Exercise directions => Using the records below, write out again exactly the lines that begin at the line containing "The posterior distributions of the parameters" and end at the line containing "4 Discussion", and no other lines.

(Collected data)
-- Opening Marker --

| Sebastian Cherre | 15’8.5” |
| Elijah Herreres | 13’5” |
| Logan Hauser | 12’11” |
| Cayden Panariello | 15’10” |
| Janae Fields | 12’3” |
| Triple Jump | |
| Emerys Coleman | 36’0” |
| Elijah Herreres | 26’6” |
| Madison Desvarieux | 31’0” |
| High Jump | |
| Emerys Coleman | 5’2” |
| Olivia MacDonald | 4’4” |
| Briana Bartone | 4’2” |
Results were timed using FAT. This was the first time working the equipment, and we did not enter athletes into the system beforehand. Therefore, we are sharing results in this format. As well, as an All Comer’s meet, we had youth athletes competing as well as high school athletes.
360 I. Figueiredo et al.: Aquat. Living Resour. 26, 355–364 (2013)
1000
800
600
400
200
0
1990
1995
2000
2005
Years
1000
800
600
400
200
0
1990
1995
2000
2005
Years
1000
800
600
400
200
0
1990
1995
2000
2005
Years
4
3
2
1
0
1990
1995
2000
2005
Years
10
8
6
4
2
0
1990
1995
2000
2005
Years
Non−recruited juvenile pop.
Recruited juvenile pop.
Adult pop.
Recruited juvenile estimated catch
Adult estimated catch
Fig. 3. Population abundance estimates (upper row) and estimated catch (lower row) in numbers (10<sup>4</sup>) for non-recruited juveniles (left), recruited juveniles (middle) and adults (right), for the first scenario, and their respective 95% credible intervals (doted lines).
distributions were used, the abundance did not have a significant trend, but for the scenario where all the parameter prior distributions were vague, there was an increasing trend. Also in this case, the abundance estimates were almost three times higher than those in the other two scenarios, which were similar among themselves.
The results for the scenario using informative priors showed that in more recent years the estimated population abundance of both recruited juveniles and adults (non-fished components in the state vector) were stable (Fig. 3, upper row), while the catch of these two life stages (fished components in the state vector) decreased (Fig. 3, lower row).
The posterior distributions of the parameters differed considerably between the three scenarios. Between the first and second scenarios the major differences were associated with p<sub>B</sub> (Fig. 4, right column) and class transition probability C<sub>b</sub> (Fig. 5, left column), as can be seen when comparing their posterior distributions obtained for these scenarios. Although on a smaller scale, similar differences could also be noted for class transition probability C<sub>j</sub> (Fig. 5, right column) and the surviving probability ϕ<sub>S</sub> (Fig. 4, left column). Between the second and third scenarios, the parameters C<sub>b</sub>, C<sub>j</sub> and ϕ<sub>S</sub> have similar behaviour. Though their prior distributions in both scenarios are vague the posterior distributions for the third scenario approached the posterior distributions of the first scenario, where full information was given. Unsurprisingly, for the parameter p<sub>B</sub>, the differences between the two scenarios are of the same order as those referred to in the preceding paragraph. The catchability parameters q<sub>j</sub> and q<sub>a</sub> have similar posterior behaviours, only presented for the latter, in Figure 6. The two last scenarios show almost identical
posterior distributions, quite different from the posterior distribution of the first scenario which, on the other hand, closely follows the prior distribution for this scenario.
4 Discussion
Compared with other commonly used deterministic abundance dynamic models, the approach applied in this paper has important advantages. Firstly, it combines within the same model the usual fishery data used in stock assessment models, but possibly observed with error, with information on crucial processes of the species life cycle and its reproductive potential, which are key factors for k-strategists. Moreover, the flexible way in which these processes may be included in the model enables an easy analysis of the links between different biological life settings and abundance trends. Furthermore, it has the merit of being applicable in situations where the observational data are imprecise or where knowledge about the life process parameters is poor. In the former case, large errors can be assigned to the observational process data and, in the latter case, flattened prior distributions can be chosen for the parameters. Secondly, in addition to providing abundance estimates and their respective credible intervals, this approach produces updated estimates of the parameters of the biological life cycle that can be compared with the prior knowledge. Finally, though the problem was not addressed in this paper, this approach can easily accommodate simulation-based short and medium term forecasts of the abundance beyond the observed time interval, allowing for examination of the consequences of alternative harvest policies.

-- Closing Marker --

Result of this exercise =>
The posterior distributions of the parameters differed considerably between the three scenarios. Between the first and second scenarios the major differences were associated with p<sub>B</sub> (Fig. 4, right column) and class transition probability C<sub>b</sub> (Fig. 5, left column), as can be seen when comparing their posterior distributions obtained for these scenarios. Although on a smaller scale, similar differences could also be noted for class transition probability C<sub>j</sub> (Fig. 5, right column) and the surviving probability ϕ<sub>S</sub> (Fig. 4, left column). Between the second and third scenarios, the parameters C<sub>b</sub>, C<sub>j</sub> and ϕ<sub>S</sub> have similar behaviour. Though their prior distributions in both scenarios are vague the posterior distributions for the third scenario approached the posterior distributions of the first scenario, where full information was given. Unsurprisingly, for the parameter p<sub>B</sub>, the differences between the two scenarios are of the same order as those referred to in the preceding paragraph. The catchability parameters q<sub>j</sub> and q<sub>a</sub> have similar posterior behaviours, only presented for the latter, in Figure 6. The two last scenarios show almost identical
posterior distributions, quite different from the posterior distribution of the first scenario which, on the other hand, closely follows the prior distribution for this scenario.
4 Discussion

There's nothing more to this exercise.